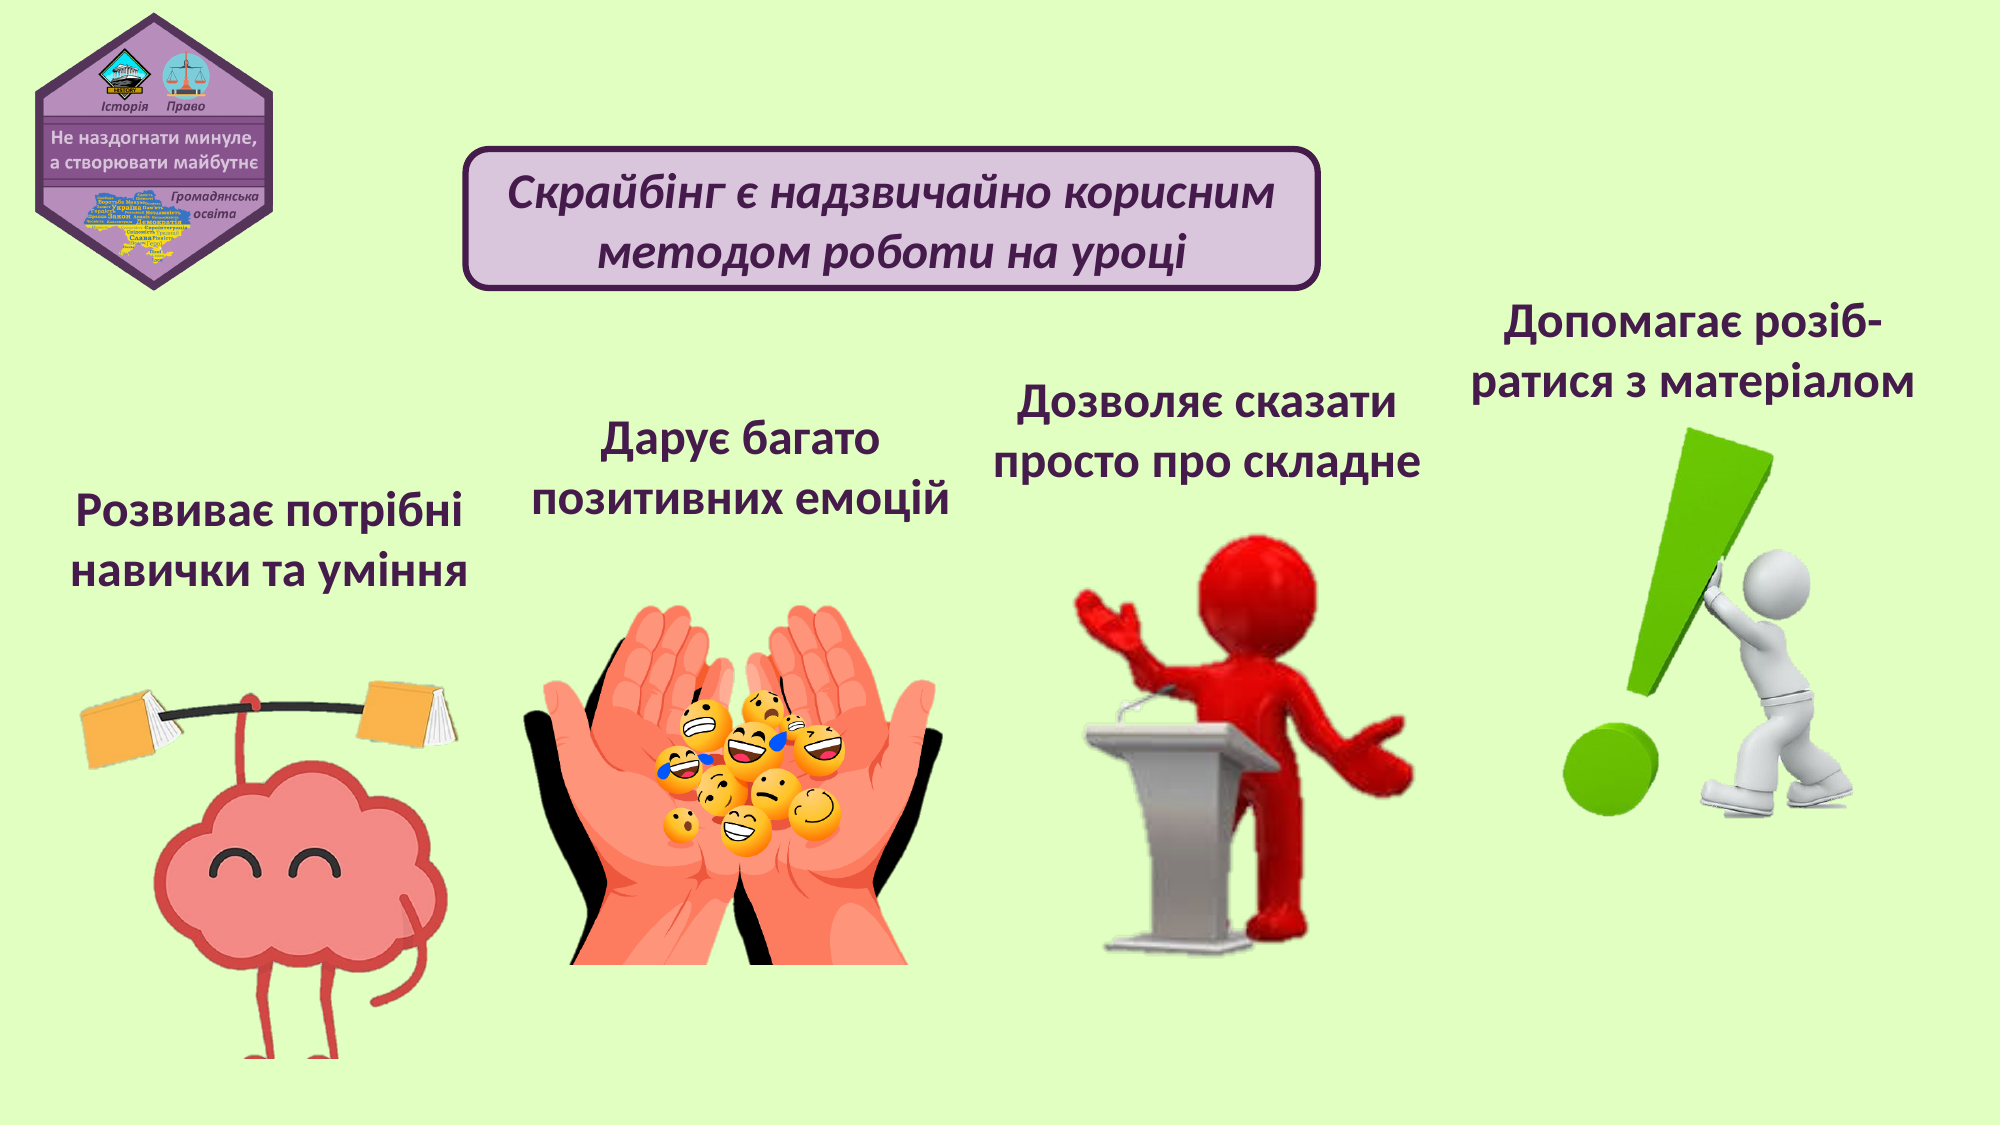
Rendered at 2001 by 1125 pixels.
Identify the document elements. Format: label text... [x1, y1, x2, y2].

picture [0, 12, 292, 291]
text_box Розвиває потрібні навички та уміння [52, 464, 487, 609]
text_box Дозволяє сказати просто про складне [972, 355, 1443, 499]
text_box Дарує багато позитивних емоцій [512, 392, 970, 537]
text_box Скрайбінг є надзвичайно корисним методом роботи на уроці [465, 149, 1318, 288]
picture [73, 500, 1461, 1059]
text_box Допомагає розіб- ратися з матеріалом [1442, 275, 1944, 420]
picture [1497, 408, 1890, 869]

**PROBLEM REQUIREMENTS**. Repeat everything in the records above exactly, except the pictures.

**SOLUTION TO THIS TASK**.
Rendered at 2001 by 1125 pixels.
Identify the document elements. Format: label text... [x1, y1, x2, y2].

picture [0, 12, 292, 291]
text_box Розвиває потрібні навички та уміння [52, 464, 487, 609]
text_box Дозволяє сказати просто про складне [972, 355, 1443, 499]
text_box Дарує багато позитивних емоцій [512, 392, 970, 537]
text_box Скрайбінг є надзвичайно корисним методом роботи на уроці [465, 149, 1318, 288]
picture [73, 500, 1461, 1059]
text_box Допомагає розіб- ратися з матеріалом [1442, 275, 1944, 420]
picture [1497, 408, 1890, 869]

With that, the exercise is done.